*Apply what you read*:
- A) Copy the Agent Orange exposure thread from "## ClassicRockr (Nov" up to and including "Orange / service connected.", renaming "Destroyer" to "Cruiser".
- B) Which branches of the military does the Agent Orange exposure thread name? List them all.
- C) Carry on with the Agent Orange exposure thread after its last sentence.

*Excerpt provided*:
####
# Agent Orange exposure



## Nathan (Oct 31, 2020)

Perhaps this thread should be in the Health section, but I thought maybe there would be more of an audience here.
I was exposed to Agent Orange, as were most veterans that served in Vietnam.    The VA has a list of illnesses and conditions which they do not dispute to be caused by Agent Orange exposure.  I just noticed that Peripheral Neuropathy(PN) is now included.  I have PN and am going to pursue a service connected disability, with hopes for treatment, if possible.
I would like to hear from those of you who have Agent Orange related experiences you'd like to share.


----------



## oldman (Nov 1, 2020)

It seems to me that cancer and diabetes were the main diseases caused by AO. My best friend from high school was in the Army and suffered with throat cancer for almost five years before succumbing to the disease thanks to AO. I had a friend from the Marines (Billy) that had diabetes for years. He was diagnosed just after five years of being home from Vietnam. He has also died.


----------



## ClassicRockr (Nov 1, 2020)

Nope, in the Navy, and onboard a Destroyer, never had to worry about that Agent Orange stuff in Nam.


----------



## Nathan (Nov 1, 2020)

A friend of ours died 10 years ago from AO related prostrate cancer. 

   Here is a list of presumptive diseases the VA accepts as being caused by  Agent Orange / service connected.
####
*Stored data*:
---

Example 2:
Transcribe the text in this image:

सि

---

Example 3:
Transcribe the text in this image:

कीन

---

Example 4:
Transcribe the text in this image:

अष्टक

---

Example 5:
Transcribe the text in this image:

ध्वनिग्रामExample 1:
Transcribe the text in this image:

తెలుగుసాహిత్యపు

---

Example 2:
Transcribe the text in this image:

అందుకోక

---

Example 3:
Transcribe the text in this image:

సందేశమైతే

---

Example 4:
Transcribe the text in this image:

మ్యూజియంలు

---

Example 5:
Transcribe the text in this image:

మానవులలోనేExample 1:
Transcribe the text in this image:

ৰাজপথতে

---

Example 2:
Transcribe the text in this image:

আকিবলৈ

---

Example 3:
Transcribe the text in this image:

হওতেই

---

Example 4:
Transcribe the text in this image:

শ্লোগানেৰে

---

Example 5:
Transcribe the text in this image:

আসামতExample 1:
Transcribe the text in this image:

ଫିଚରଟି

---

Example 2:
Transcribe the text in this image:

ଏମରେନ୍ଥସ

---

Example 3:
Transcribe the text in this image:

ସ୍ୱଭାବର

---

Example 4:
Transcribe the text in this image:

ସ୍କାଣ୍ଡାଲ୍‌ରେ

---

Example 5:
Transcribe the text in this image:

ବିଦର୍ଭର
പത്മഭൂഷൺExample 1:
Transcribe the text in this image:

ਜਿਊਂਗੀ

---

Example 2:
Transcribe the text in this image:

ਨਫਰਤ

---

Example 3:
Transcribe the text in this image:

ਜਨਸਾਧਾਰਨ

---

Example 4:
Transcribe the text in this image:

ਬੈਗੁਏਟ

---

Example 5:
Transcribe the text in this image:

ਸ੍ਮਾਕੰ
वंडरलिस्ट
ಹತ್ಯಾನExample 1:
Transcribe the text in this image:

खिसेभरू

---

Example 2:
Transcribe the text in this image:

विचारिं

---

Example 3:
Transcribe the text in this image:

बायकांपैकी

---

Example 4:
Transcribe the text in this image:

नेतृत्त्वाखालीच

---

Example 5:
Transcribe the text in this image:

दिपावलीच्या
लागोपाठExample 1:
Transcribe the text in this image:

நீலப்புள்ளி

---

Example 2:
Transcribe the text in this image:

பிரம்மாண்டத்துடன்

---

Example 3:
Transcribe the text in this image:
####
*Task-by-task results*:
- A)
## ClassicRockr (Nov 1, 2020)

Nope, in the Navy, and onboard a Cruiser, never had to worry about that Agent Orange stuff in Nam.


----------



## Nathan (Nov 1, 2020)

A friend of ours died 10 years ago from AO related prostrate cancer. 

   Here is a list of presumptive diseases the VA accepts as being caused by  Agent Orange / service connected.

- B) Army, Marines, Navy

- C)
    Chronic B-cell leukemia
    Hodgkin’s disease
    Multiple myeloma
    Non-Hodgkin’s lymphoma
    Prostate cancer
    Respiratory cancers (including lung cancer): Cancers of the organs involved in breathing. These include cancers of the lungs,        larynx, trachea, and bronchus.
    Some soft tissue sarcomas
   AL amyloidosis
    Chloracne 
    Diabetes mellitus type 2
    Ischemic heart disease
    Parkinson’s disease
    Peripheral neuropathy
    Porphyria cutanea tarda


----------



## oldman (Nov 1, 2020)

ClassicRockr said:


> Nope, in the Navy, and onboard a Destroyer, never had to worry about that Agent Orange stuff in Nam.


I have a friend that served in the Navy onboard a ship for 7 months and parked in the South China Sea, who has diabetes. He receives treatments and his pills from the VA because he claimed his diabetes came from AO. He told me that the South China Sea was part of the war zone. I don’t know what to think.

One morning, we were getting ready for patrol and was told that we had to move out immediately because spraying would begin in two hours. We didn’t know the affects of AO back then, but probably someone did, but anyway, we got our gear together and luckily, we were able to hop a ride on a Sirkorsky (helicopter) and get out of there. Of course, where we were going didn’t have any carnivals happening, but I would rather face an enemy that I can see, instead of one I can’t.


----------



## oldman (Nov 1, 2020)

Nathan said:


> A friend of ours died 10 years ago from AO related prostrate cancer.
> 
> Here is a list of presumptive diseases the VA accepts as being caused by  Agent Orange / service connected.
> 
> ...


Parkinson’s is interesting.


----------



## squatting dog (Nov 1, 2020)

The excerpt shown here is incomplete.